Besonders bei niedriger Sicherheit der Zuchtwerte ist dieser Informationsverlust nicht unwesentlich. Um diese Informationen beim Zuchtwert des jeweils anderen Merkmals berücksichtigen zu können, wird ein Selektionsindexverfahren angewendet. Mit dem Selektionsindexverfahren wird der Milchwert aus den veröffentlichten Naturalzuchtwerten für Fett- und Eiweißmenge (bei Braunvieh zusätzlich Eiweißgehalt) unter Berücksichtigung der Sicherheit der Zuchtwerte, der genetischen Beziehungen der Merkmale und der ökonomischen Gewichte berechnet (siehe hierzu auch Informationen zum Gesamtzuchtwert). Die ökonomischen Gewichte entsprechen dem Grenznutzen für ein zusätzlich erzeugtes Kilogramm Fett bzw. Eiweiß. Beim Fleckvieh wurden die Gewichte im November 2006 neu festgelegt: 0,45 Euro/Fett-kg und 4,50 Euro/Eiweiß-kg (Verhältnis 1:10).
Beim Braunvieh wird seit November 2002 zusätzlich der Zuchtwert Eiweißgehalt bei der Berechnung des Milchwertes einbezogen. Es wird hier neben den Zuchtwerten Fett- und Eiweiß-kg auch der Zuchtwert Eiweiß-Prozent im angewendeten Indexverfahren berücksichtigt. Die ökonomischen Gewichte der drei Komponenten wurden im August 2007 neu festgelegt: 0,37 Euro/Fett-kg, 3,70 Euro/Eiweiß-kg und 55,15 Euro/Eiweiß-Prozent.

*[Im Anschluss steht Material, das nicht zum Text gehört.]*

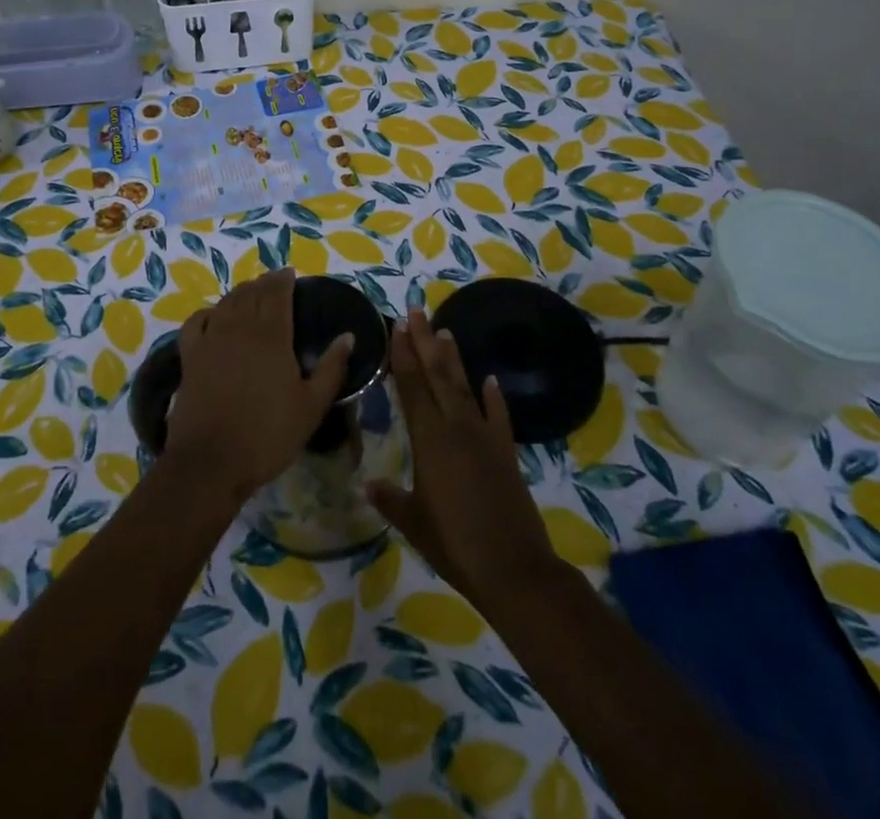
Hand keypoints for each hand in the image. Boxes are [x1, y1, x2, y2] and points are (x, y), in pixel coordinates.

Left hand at [163, 268, 352, 503]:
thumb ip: (332, 368)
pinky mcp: (189, 356)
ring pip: (226, 302)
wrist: (211, 460)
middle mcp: (240, 327)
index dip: (284, 279)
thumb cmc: (268, 434)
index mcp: (272, 335)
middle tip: (275, 282)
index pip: (277, 294)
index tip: (291, 274)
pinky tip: (213, 315)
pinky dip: (207, 312)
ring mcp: (211, 339)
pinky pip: (196, 322)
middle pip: (252, 293)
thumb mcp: (312, 406)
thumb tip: (348, 336)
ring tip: (251, 293)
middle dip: (264, 283)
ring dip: (240, 293)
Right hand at [367, 305, 559, 607]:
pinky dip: (494, 396)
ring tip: (445, 330)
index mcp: (429, 439)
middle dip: (425, 341)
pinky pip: (498, 416)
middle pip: (437, 375)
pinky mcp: (506, 452)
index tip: (397, 325)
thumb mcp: (413, 522)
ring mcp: (484, 436)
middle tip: (416, 311)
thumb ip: (390, 498)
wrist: (513, 568)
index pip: (412, 386)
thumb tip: (366, 481)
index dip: (403, 355)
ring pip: (464, 387)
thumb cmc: (454, 544)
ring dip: (453, 358)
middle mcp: (456, 427)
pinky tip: (490, 379)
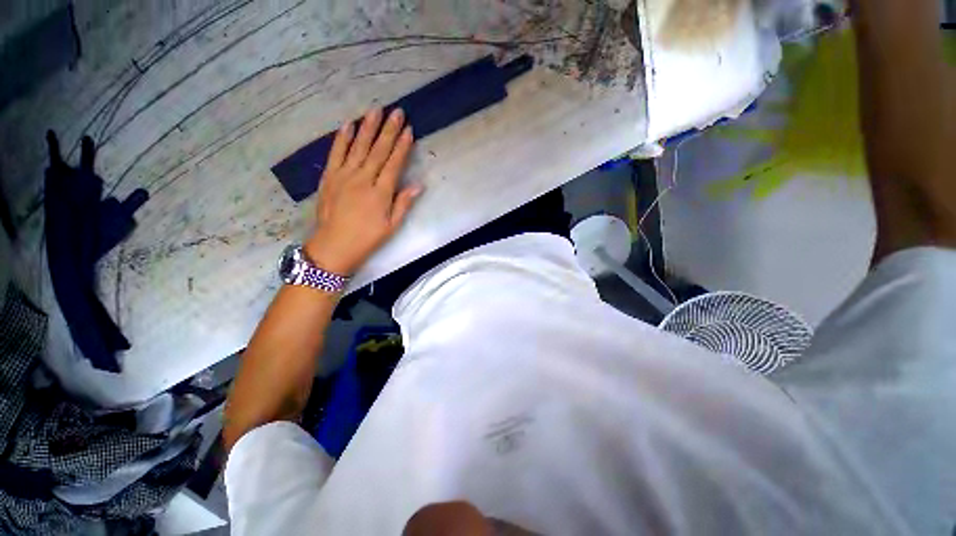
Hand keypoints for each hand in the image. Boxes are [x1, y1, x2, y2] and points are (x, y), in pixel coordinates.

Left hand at [305, 108, 421, 276]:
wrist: (334, 246)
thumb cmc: (368, 238)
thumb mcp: (391, 226)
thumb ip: (403, 203)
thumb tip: (418, 185)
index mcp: (381, 192)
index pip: (394, 163)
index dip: (402, 146)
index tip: (408, 130)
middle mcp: (363, 179)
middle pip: (378, 150)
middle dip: (389, 130)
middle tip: (397, 111)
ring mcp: (344, 175)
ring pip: (358, 147)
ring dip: (368, 127)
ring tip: (375, 110)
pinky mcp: (329, 176)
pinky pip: (336, 153)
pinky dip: (342, 138)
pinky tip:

Um die Streuung der Milchwerte auf 12 Punkte (bei einer theoretischen Sicherheit der Zuchtwerte von 100 Prozent) einzustellen, werden die ökonomischen Gewichte von Fett- und Eiweißmenge bei den Rassen Fleckvieh, Gelbvieh, Pinzgauer, Tiroler Grauvieh, Vorderwälder und Hinterwälder skaliert.

Fazit

Das Testtagsmodell stellt nach der Einführung des Tiermodells Anfang der neunziger Jahre des letzten Jahrhunderts einen Meilenstein in der Zuchtwertschätzung für Milchleistungsmerkmale dar. Die Zuchtwerte werden durch die verbesserte Berücksichtigung der Umwelteinflüsse bei gleicher Informationsgrundlage genauer und der Informationsvorsprung im Testtagsmodell kann zu einer früheren Selektionsentscheidung führen. Durch die Schätzung der Zuchtwerte über den Laktationsverlauf stehen zudem zusätzliche Möglichkeiten zur Beurteilung der Persistenz zur Verfügung. Dies resultiert im Persistenzzuchtwert, der den Verlauf der Zuchtwerte zwischen dem Laktationstag 60 und 300 beurteilt. Darüber hinaus werden die Zuchtwerte durch die gemeinsame Schätzung mit Österreich direkt vergleichbar, was vor allem dem gemeinsamen Einsatz von Besamungsbullen in Deutschland und Österreich zu gute kommt.